Objectives -
a: According to the symmetric tree post, how long does the code take to run on Leetcode?
b: Copy the section of the symmetric tree post between "Should I be" and "appreciate some feedback.", inclusive, word for word.
c: List every measurement in the symmetric tree post that is stated in milliseconds or megabytes.

Text passage -

======

Given a binary tree, check whether it is a mirror of itself (ie, symmetric around its center). For example, this binary tree [1,2,2,3,4,4,3] is symmetric.

Link: https://leetcode.com/problems/symmetric-tree/

I have made a simple iterative solution that takes \$O(n)\$ time and \$O(n)\$ space since we have to parse through each node, which is initialized as a class and each class contains the node's values, and pointers to the left and right child of the node. We compare if the node values at each level form a palindromic list (we store all the node values in a running list) or not. Here \$n\$ denotes the number of nodes in the tree. I have assumed the binary tree is complete and any missing node is initialized with a NONE variable. The code terminates when I have reached a level in the tree where each node is a NONE, meaning nothing has to be analyzed at this level, and if an error isn't found in one of the previous nodes (an error is raised when the nodes at each level don't form a palindromic list), we return True.

The code takes a whopping 1500 ms to run on Leetcode and uses around 150 MB of storage! I think about ~200 test cases are run in the background. Running the code on a single tree (of different sizes) makes the code run in about ~30-40ms.

Should I be concerned? Are the other significant ways to optimize the code/approach? I think even if the approach is correct, the implementation may be throwing off the time, and I'm not the most savvy coder. I'm new to learning algorithms and their implementation as well, so I'd appreciate some feedback.

Edit:

Here's my analysis of the run time of the algorithm. Assume the tree is a complete binary tree since each missing node can be thought of a node with a NONE class associated to it. Assume the tree has \$k\$ (starting from level 0) levels and a total of \$n = 2^{k+1} - 1\$ nodes. For example, the tree [1|2,2|3,4,4,3], where a | indicates a level has changed, has \$2\$ levels with \$ 2^{3} - 1 = 7 \$ nodes.

======

Extracted data -

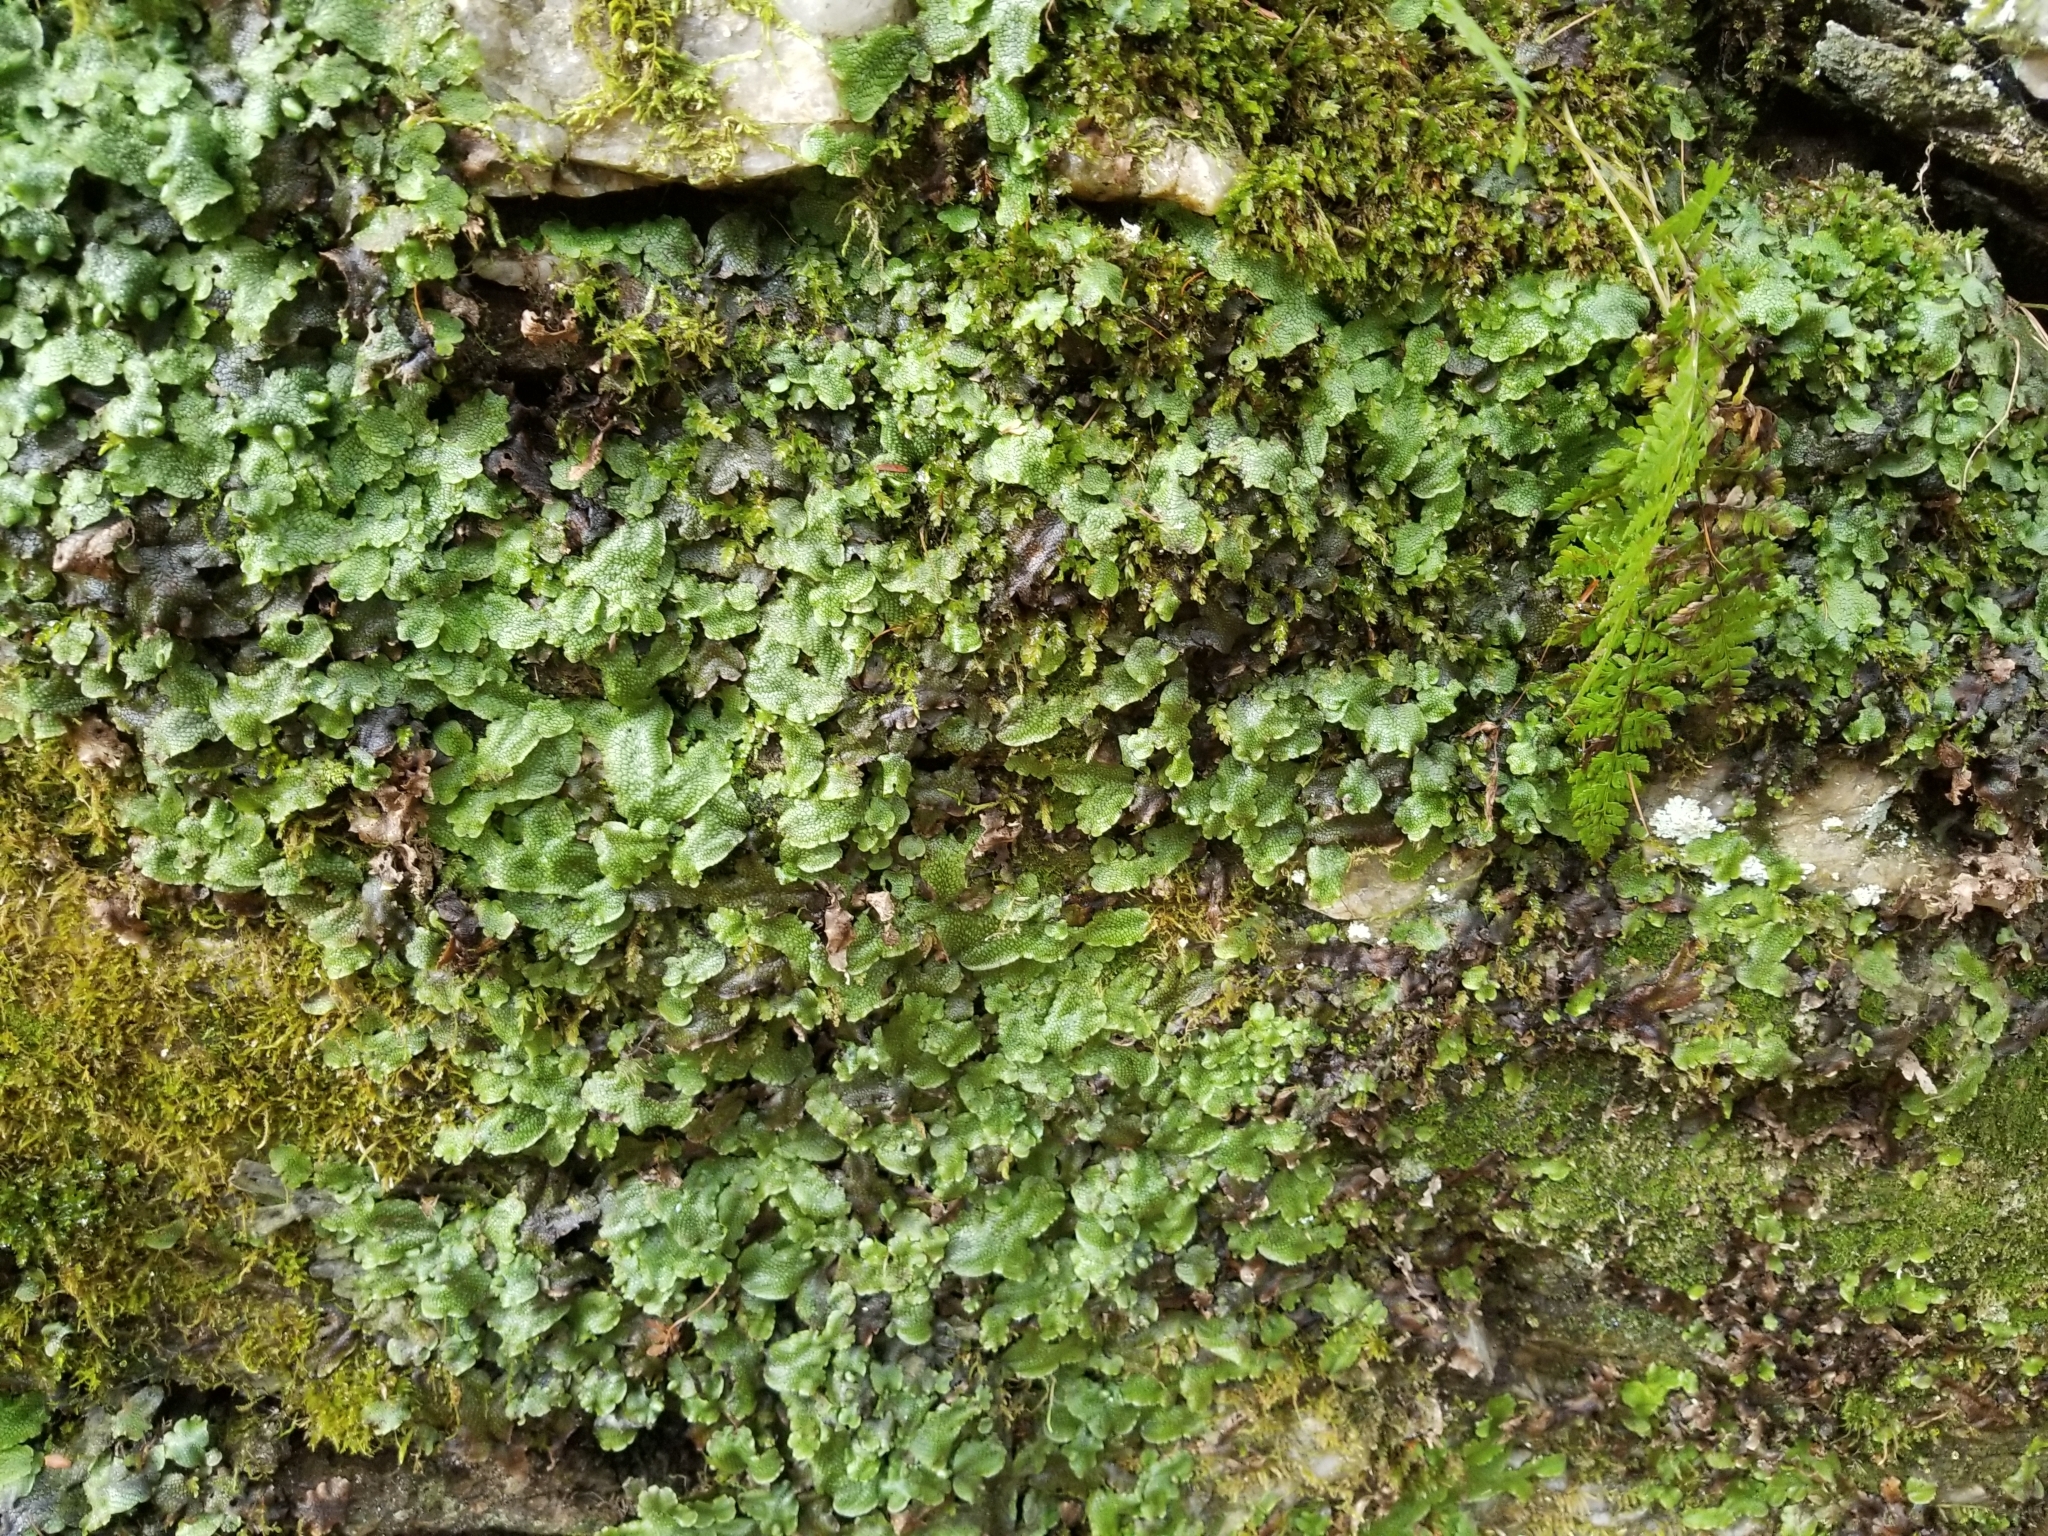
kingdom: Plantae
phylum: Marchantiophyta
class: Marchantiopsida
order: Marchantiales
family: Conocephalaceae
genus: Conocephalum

======

Results of the exercise -
a: 1500 ms.

b:
Should I be concerned? Are the other significant ways to optimize the code/approach? I think even if the approach is correct, the implementation may be throwing off the time, and I'm not the most savvy coder. I'm new to learning algorithms and their implementation as well, so I'd appreciate some feedback.

c:
1500 ms
150 MB
about 30-40 ms